Hogan has stated that he and Rumley initially had difficulty casting the roles for their segments House & Home and Bitch, as many actors declined to participate after reading the scripts.

==Cast==

===House & Home===
- Luke de Lacey as Richard Gull
- Holly Lucas as Sorrow
- Siubhan Harrison as Victoria Gull
- James Oliver Wheatley as Sorrow's Companion
- Marc Bennett as Homeless
- Jennifer Handorf as Homeless
- Nick Harwood as Homeless
- Mike Hewitt as Homeless
- James Hinson as Homeless
- Eddie Hogan as Homeless
- Kimberly Howson as Homeless
- Paul Goodwin as Homeless
- Andrew Parkinson as Homeless
- Fiona Watt as Homeless
- Danielle White as Homeless

===Mutant Tool===
- Jodie Jameson as Jen
- Daniel Brocklebank as Frank
- Brendan Gregory as Dr.
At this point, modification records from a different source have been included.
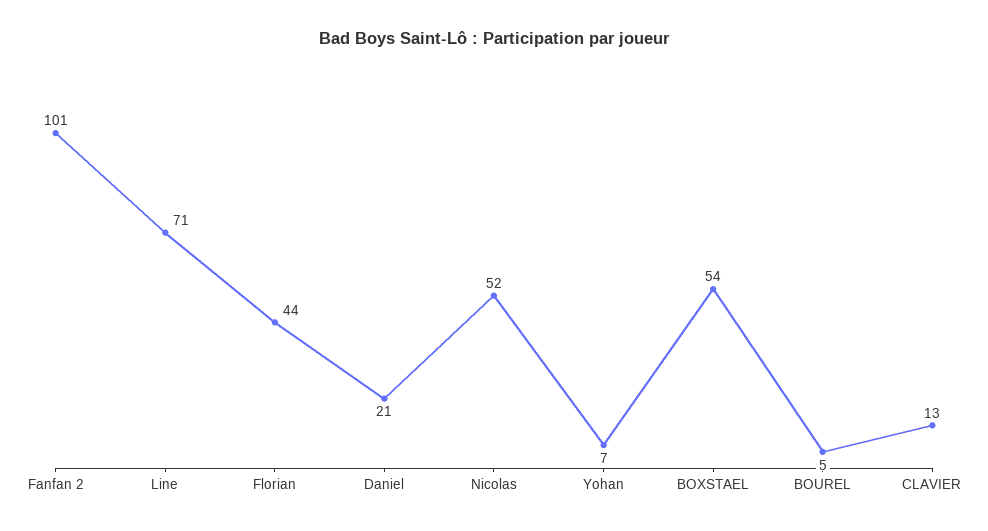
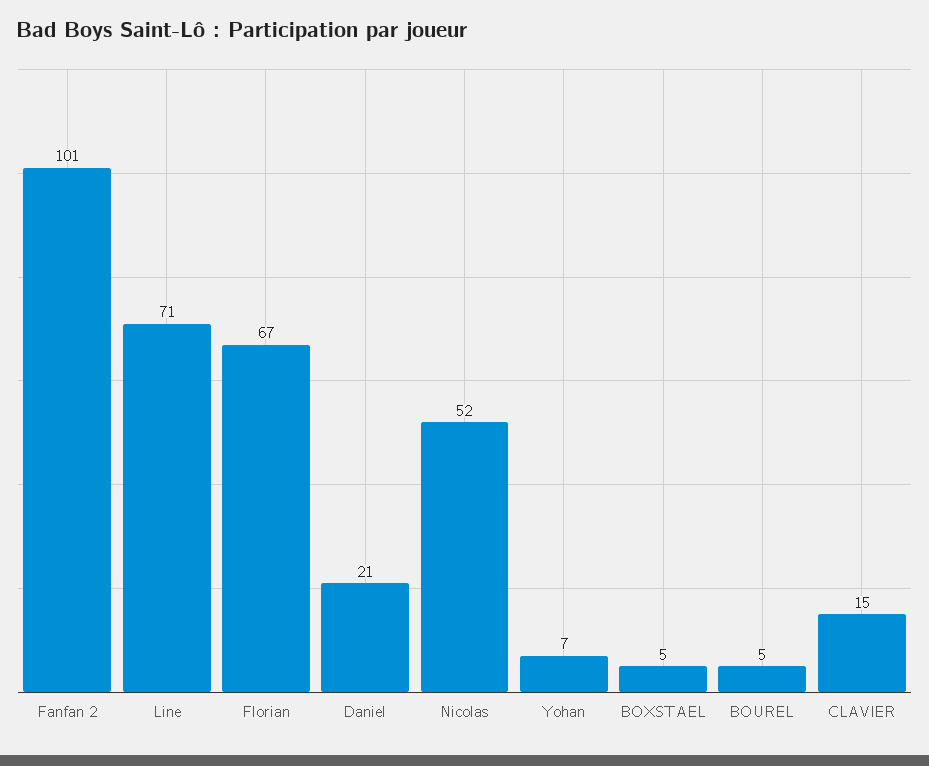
  {
    "Fanfan 2": 101,
    "Line": 71,
-   "Florian": 44,
+   "Florian": 67,
    "Daniel": 21,
    "Nicolas": 52,
    "Yohan": 7,
-   "BOXSTAEL": 54,
+   "BOXSTAEL": 5,
    "BOUREL": 5,
-   "CLAVIER": 13
+   "CLAVIER": 15
  }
Reese
- Christopher Fairbank as X
- Rob 'Sluggo' Boyce as Mutant
- Mike Anfield as Michael
- Scott Ainslie as Middle Aged John
- Steel Wallis as Drew
- James Anniballi as Hoodie
- Errol Clarke as Frank's Accomplice
- Oliver Guy-Watkins as Dealer's Client

===Bitch===
- Tom Sawyer as Pete
- Kate Braithwaite as Claire
- Tommy Carey as Al
- Amy-Joyce Hastings as Lucy

==Reception==
Peter Martin of Twitchfilm wrote "There's sick and twisted, and then there's Little Deaths" and commented that the extreme activities depicted might not be entertaining for some but that it was "more than the ordinary horror flick." Shock Till You Drop and FEARnet both gave predominantly positive reviews, with Shock Till You Drop commenting that "as a whole, Little Deaths is ultimately one of the best horror anthologies I've ever seen, not the least of which because it ignores the pretense of a framing device in favor of ideas that bind its segments more tightly together than a wraparound story ever could".